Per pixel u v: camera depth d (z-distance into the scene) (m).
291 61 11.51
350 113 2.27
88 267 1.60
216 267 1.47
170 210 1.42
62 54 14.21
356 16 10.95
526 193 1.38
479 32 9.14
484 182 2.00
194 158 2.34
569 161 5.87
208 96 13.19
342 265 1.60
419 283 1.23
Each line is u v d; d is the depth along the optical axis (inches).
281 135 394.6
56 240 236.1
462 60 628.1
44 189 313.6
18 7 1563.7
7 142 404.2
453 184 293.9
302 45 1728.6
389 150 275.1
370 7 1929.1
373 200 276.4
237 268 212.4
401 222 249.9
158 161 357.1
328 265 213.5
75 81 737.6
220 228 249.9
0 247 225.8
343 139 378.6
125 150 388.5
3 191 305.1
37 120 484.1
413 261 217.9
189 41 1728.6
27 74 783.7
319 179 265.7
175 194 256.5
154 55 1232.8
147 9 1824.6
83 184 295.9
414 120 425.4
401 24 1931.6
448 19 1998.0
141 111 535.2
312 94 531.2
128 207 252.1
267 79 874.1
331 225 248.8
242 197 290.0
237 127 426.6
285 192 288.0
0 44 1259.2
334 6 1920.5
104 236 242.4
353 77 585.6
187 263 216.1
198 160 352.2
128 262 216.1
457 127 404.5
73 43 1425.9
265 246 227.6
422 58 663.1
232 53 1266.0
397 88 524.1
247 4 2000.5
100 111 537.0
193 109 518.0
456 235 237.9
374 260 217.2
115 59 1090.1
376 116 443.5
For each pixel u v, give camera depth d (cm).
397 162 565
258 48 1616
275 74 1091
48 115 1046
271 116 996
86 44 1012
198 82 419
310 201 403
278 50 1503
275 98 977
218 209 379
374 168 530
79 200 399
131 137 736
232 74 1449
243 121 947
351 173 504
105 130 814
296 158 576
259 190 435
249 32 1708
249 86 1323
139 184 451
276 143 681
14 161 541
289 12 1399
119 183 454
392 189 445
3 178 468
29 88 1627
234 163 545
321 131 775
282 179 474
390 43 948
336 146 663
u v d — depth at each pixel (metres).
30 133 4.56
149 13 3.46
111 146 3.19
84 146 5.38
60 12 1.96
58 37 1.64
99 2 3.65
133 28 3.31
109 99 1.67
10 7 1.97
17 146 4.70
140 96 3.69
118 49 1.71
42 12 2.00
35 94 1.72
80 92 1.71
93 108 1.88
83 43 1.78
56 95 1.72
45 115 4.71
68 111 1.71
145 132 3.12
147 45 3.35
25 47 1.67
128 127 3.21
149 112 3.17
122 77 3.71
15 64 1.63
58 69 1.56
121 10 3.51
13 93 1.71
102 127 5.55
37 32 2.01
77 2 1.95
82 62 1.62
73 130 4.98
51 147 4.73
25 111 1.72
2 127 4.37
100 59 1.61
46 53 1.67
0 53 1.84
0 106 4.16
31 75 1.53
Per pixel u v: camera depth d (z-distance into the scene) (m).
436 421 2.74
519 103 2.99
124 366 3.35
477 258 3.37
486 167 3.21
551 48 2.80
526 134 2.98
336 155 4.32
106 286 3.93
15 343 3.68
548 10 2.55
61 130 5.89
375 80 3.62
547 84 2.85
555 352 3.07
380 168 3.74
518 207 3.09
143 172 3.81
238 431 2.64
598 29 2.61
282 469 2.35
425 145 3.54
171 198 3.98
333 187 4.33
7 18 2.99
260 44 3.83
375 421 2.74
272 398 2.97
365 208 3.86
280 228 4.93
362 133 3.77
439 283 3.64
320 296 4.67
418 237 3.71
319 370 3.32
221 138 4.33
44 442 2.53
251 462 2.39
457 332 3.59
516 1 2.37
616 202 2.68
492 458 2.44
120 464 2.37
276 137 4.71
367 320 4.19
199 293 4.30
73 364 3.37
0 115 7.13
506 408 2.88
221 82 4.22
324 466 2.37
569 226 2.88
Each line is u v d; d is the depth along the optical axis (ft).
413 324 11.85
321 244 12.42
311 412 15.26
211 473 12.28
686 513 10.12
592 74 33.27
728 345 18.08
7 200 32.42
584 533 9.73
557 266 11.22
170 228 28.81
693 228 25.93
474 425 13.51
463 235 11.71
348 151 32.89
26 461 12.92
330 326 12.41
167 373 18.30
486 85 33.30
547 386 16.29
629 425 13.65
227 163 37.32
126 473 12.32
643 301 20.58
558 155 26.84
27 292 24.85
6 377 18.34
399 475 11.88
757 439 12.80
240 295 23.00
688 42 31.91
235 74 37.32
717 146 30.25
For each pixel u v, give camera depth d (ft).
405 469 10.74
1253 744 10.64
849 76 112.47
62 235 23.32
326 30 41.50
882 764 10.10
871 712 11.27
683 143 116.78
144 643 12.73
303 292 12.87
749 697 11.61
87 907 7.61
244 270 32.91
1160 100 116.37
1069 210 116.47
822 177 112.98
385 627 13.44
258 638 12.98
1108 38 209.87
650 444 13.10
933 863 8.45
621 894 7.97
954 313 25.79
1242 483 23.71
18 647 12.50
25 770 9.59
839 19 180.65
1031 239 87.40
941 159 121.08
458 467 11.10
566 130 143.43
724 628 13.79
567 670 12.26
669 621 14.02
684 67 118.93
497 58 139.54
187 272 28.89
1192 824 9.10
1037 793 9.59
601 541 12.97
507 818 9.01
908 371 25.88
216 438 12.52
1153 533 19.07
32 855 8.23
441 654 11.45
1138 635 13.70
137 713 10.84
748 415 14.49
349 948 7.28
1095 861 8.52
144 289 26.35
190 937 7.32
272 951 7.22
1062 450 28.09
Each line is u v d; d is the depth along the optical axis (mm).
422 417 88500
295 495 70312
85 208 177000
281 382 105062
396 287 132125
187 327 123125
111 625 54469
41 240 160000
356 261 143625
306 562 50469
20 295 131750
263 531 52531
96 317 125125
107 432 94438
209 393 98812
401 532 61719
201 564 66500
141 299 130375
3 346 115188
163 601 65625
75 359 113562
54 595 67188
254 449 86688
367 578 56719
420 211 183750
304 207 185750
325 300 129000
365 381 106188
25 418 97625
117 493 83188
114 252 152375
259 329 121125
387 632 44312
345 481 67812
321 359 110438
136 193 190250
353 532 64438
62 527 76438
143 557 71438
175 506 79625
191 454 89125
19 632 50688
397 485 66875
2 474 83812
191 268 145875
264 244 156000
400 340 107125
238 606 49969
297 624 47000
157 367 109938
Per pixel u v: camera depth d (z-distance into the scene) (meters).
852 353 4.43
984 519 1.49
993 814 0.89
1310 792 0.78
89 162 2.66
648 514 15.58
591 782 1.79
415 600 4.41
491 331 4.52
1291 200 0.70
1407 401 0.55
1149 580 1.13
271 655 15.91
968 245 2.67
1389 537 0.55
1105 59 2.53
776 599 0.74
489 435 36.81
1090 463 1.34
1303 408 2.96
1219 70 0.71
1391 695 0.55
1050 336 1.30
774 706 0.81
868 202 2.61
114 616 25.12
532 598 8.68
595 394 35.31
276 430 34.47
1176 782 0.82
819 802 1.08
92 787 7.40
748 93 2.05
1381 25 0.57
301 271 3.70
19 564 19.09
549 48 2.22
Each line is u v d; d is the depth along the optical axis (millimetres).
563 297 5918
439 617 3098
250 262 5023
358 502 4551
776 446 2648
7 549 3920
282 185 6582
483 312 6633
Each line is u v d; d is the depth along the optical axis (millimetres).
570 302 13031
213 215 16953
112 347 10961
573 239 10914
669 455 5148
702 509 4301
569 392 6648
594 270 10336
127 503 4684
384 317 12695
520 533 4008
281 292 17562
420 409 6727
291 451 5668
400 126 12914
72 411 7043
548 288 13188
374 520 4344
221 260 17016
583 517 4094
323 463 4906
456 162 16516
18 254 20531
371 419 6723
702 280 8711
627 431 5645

——

--- WHAT YOU WILL DO ---
Copy out every line of the listing that includes the string "axis".

--- OUTPUT FOR THIS TASK ---
Each line is u v d; d is the depth along the optical axis (inches).
Each line is u v d; d is the depth along the optical axis (ft).
Each line is u v d; d is the depth along the optical axis (mm).
Each line is u v d; d is the depth along the optical axis (millimetres).
Each line is u v d; d is the depth along the optical axis (millimetres).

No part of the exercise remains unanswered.